The United States subsequently forbade its own ships from operating on the coasts of the United Kingdom and France. On 7 November, these areas were defined as war zones where American ships were not allowed to operate. In practice, these two measures prevented Germany from trading with the United States. In contrast, the United Kingdom’s command of the sea enabled the Allies to trade with the United States.
Destruction of the German battleship Admiral Graf Spee
The German battleships Admiral Graf Spee and Deutschland attacked individual Allied merchant ships on the Atlantic Ocean. A British naval squadron commanded by Commodore Henry Harwood located the Admiral Graf Spee in international waters near the coast of South America on 14 December. Harwood’s squadron comprised one heavy and three light cruisers at the time.
In the ensuing battle, the German vessel suffered heavy enough losses that its commander, Captain Hans Langsdorff, considered it to be best to head for the port of Montevideo, the capital of Uruguay, for repairs. Harwood’s squadron, which had also taken damage, stayed within international waters to await the German ship.
The Uruguayan authorities refused the request of the German vessel’s captain for a prolonged stay under the Hague Convention of 1907. The captain received instructions from Germany to scuttle his ship, which he did upon departing Montevideo on 17 December. Langsdorff shot himself three days later.

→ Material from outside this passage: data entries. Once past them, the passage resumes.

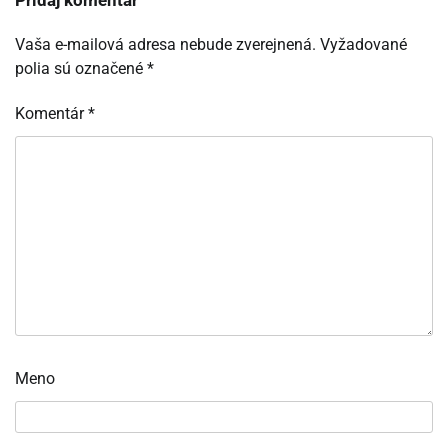
Vaša e-mailová adresa nebude zverejnená.
Vyžadované
polia sú označené
*
Komentár
*
Meno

The British boarded the German ship Altmark in Norwegian territorial waters
The German vessel Altmark lying aground in a fjord in Norway on 24 February 1940. The Royal Navy had released the 300 prisoners of war on board the ship on 16 February 1940. Image: Popperfoto/Getty Images.
The crews of ships that had been destroyed by the battleship Admiral Graf Spee had been taken prisoner and transferred to a tanker that served as a support ship. The tanker was called Altmark. The vessel had departed on a journey home with the prisoners on board before the naval battle that took place off the coast of Uruguay. On 14 February, while travelling in Norwegian territorial waters, the vessel was spotted by a naval unit comprising British escort ships.

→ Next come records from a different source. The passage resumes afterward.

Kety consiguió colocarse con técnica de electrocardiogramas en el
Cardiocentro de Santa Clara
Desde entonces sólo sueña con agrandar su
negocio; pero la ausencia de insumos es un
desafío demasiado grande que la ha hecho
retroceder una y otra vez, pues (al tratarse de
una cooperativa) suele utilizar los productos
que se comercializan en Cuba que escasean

Despite the opposition of the Norwegians, the escort ship HMS Cossack arrived in Norwegian waters and cornered Altmark in a fjord called Jøssingfjord on 16 February. The British marines boarded the ship and freed the imprisoned British sailors, who numbered over 300.
The Altmark incident likely contributed to Hitler’s decision to conquer Norway. On 21 February, Colonel General Nikolaus von Falkenhorst was ordered by Hitler to prepare a plan for conquering Norway. Hitler’s order to conquer Denmark and Norway (Weisung für ”Fall Weserübung”) is dated 1 March 1940.